▸ EXTRACT TO READ:
——————

\section{Active AMF Learning}

In this section, we propose an active AMF 
learner based on Definition \ref{def_AMFlearner} 
and derive its sample complexity. 

Our key idea is to label instances 
that are fairly close to their neighbors 
but receive fairly different predictions from 
some hypothesis. We characterize such 
instances using a set 
\begin{align}
\label{eq:contrset}
\begin{split}
\mathcal{C}_{\alpha,\beta}(H) 
= \{& (x,x') \in X \times X; \exists h \in H, \\ 
&\ d(x,x') \leq \alpha,\ |h(x) - h(x')| > \beta\}.
\end{split}
\end{align}
Next, we design a counter AMF coefficient, 
which will be used to derive the complexity. 
\begin{definition}
The counter $(\alpha,\beta)$ AMF coefficient 
with respect to a hypothesis class $H$ is 
\begin{equation}
\label{def:coef}
\xi_{\alpha,\beta} = \sup_{r > 0} \frac{\Pr \{ 
(x,x') \in \mathcal{C}_{\alpha,\beta} 
(\mathcal{B}_{\alpha,\beta}(r)) \}}{r}, 
\end{equation}
where $\mathcal{B}_{\alpha,\beta}(r) 
= \{ h \in H; \Delta_{\alpha,\beta} (h) \leq r\}$ 
is the set of hypotheses that are 
$(\alpha,\beta,r)$ AMF.
\end{definition}
Intuitively, the coefficient measures the 
largest volume of instance pairs that do not 
contribute to the fairness achievable in a 
hypothesis class. We could expect it to be 
smaller if hypotheses are more fair. 
For conciseness, we will omit the subscripts 
in $\xi_{\alpha,\beta}$ whenever they are 
clear from the context.

The proposed active AMF learner is shown  
in Algorithm \ref{alg:optPAMFL2}. In each 
round, it trains model $h$ on the labeled 
set using the AMF learner, and then labels 
instances that are close to the training 
data but receive different predictions from $h$. 
It is clear that all labeled instances 
fall in $\mathcal{C}_{\alpha,\beta}(H)$.

——————

▸ SUPPLIED DATA:

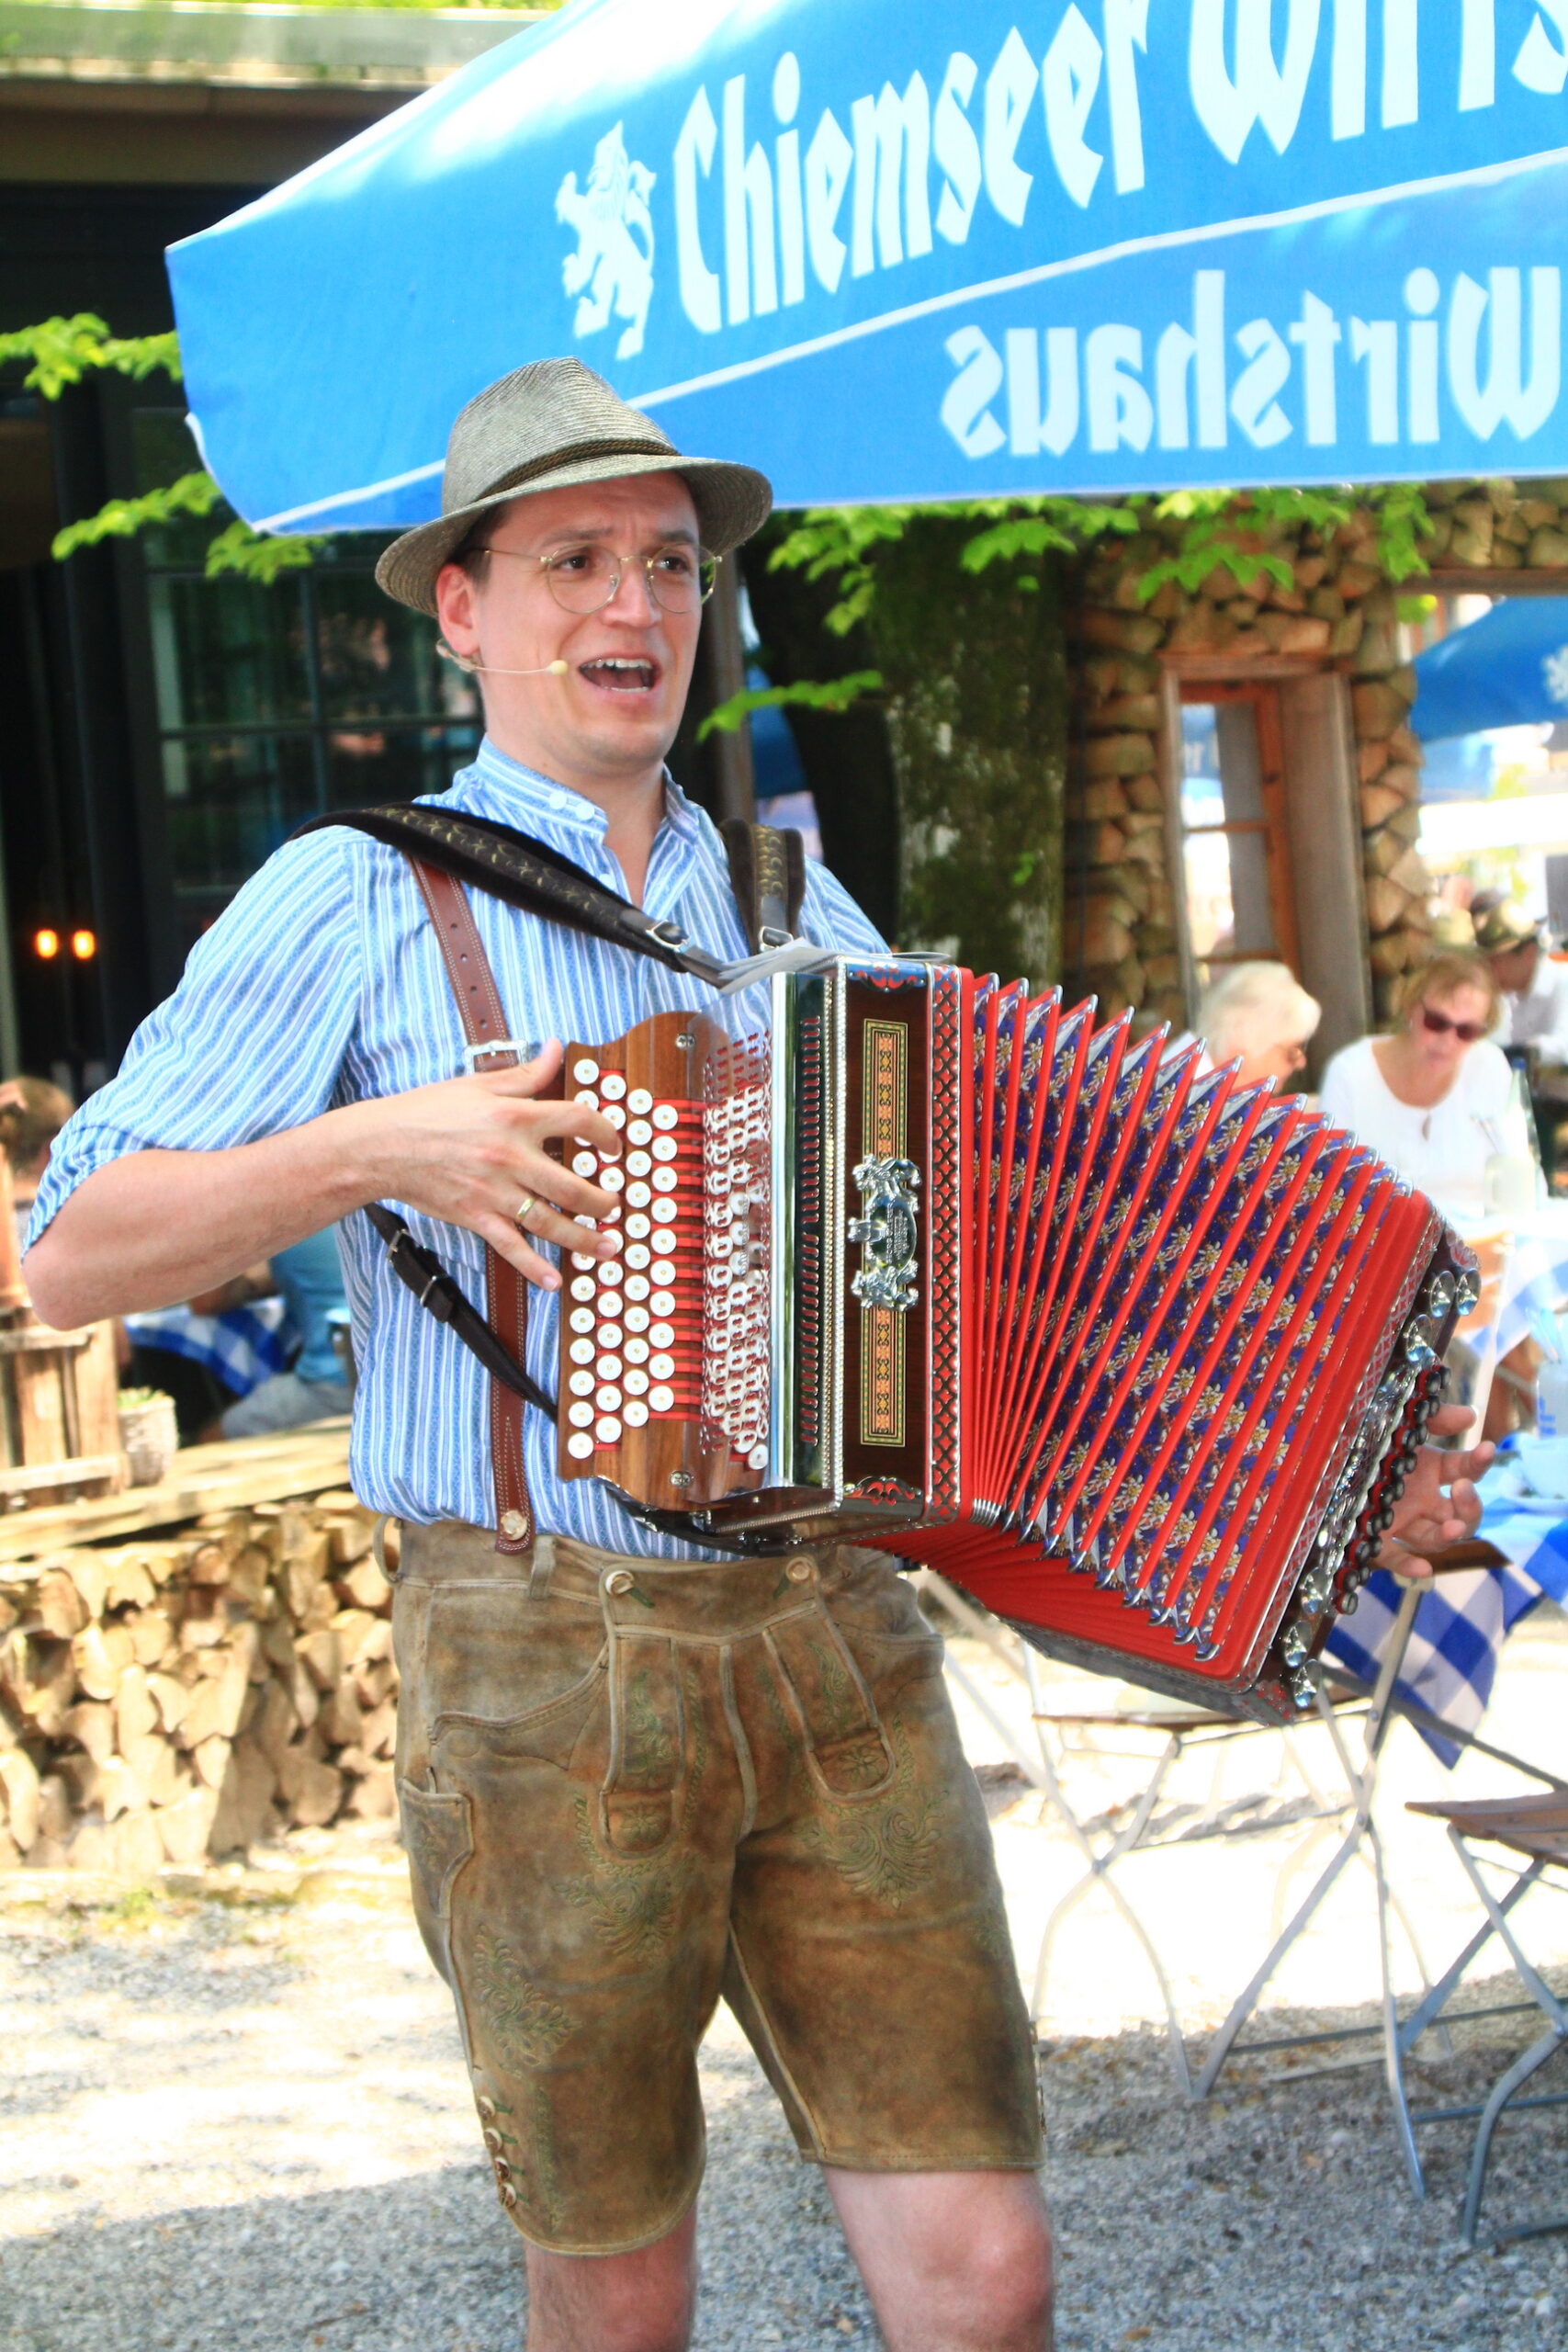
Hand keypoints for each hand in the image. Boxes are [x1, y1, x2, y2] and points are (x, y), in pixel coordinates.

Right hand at [344, 1040, 620, 1292]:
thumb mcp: (479, 1083)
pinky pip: (512, 1247)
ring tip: (608, 1246)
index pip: (578, 1121)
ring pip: (550, 1222)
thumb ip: (526, 1072)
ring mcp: (494, 1191)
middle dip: (604, 1201)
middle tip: (617, 1207)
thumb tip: (557, 1049)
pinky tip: (554, 1282)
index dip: (606, 1133)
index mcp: (515, 1117)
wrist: (382, 1145)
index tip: (614, 1147)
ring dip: (584, 1238)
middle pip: (573, 1185)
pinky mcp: (476, 1216)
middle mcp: (510, 1156)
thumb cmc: (427, 1110)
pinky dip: (534, 1268)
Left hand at [1374, 1403, 1494, 1579]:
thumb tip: (1471, 1416)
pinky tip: (1423, 1569)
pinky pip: (1394, 1557)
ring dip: (1449, 1535)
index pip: (1465, 1470)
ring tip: (1452, 1528)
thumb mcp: (1396, 1421)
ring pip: (1436, 1538)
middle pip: (1460, 1514)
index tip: (1486, 1448)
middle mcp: (1420, 1500)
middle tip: (1462, 1491)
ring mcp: (1400, 1521)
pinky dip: (1409, 1565)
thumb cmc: (1358, 1435)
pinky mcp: (1374, 1539)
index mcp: (1428, 1470)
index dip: (1479, 1461)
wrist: (1313, 1454)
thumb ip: (1433, 1418)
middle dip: (1470, 1507)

——————

▸ REQUIRED TASKS:
- 1) Say whether each statement agrees with the section on active AMF learning, answering yes or no and quoting the words that decide it. (a) The learner picks instances to label that lie far from their neighbors. (b) The counter AMF coefficient is expected to be smaller when hypotheses are more fair. (c) In each round, the model is trained on the labeled set using the AMF learner.
- 2) Carry on the section on active AMF learning, starting right after its last sentence.
The rows have no role here.

▸ ANSWERS PER TASK:
- 1)
(a) No: "label instances that are fairly close to their neighbors"
(b) Yes: "We could expect it to be smaller if hypotheses are more fair."
(c) Yes: "it trains model $h$ on the labeled set using the AMF learner"

- 2)
The fairness coefficients $\alpha,\beta$ are 
assumed preset by the problem, and we can 
stop labeling when a desired AMF degree is achieved.  

Our following theorem shows that, under 
proper conditions, Algorithm 1 can return a model satisfying $(\alpha,\beta,\varepsilon)$ AMF through 
$O(\log \frac{1}{\varepsilon})$ labeling with 
high probability. 

\begin{theorem}
\label{thm:labelcomplexity}
Fix any $\alpha, \beta > 0$. 
If the counter $(\alpha,\beta)$ AMF 
coefficient w.r.t. $H$ is bounded, then 
with probability at least $1 - \delta$, 
any $h \in H$ returned by Algorithm 
\ref{alg:optPAMFL2} satisfies 
$\Delta_{\alpha,\beta}(h) \leq \varepsilon$ 
after $O(\log\frac{1}{\varepsilon})$ labeling. 
\end{theorem}
\begin{proof}[Proof Sketch] 
Let $V_q = \{ h \in H; 
\Delta_{\alpha, \beta}(h; S_{q}) = 0\}$ 
be the set of `perfect' AMF models at the 
end of $q$ rounds of labeling.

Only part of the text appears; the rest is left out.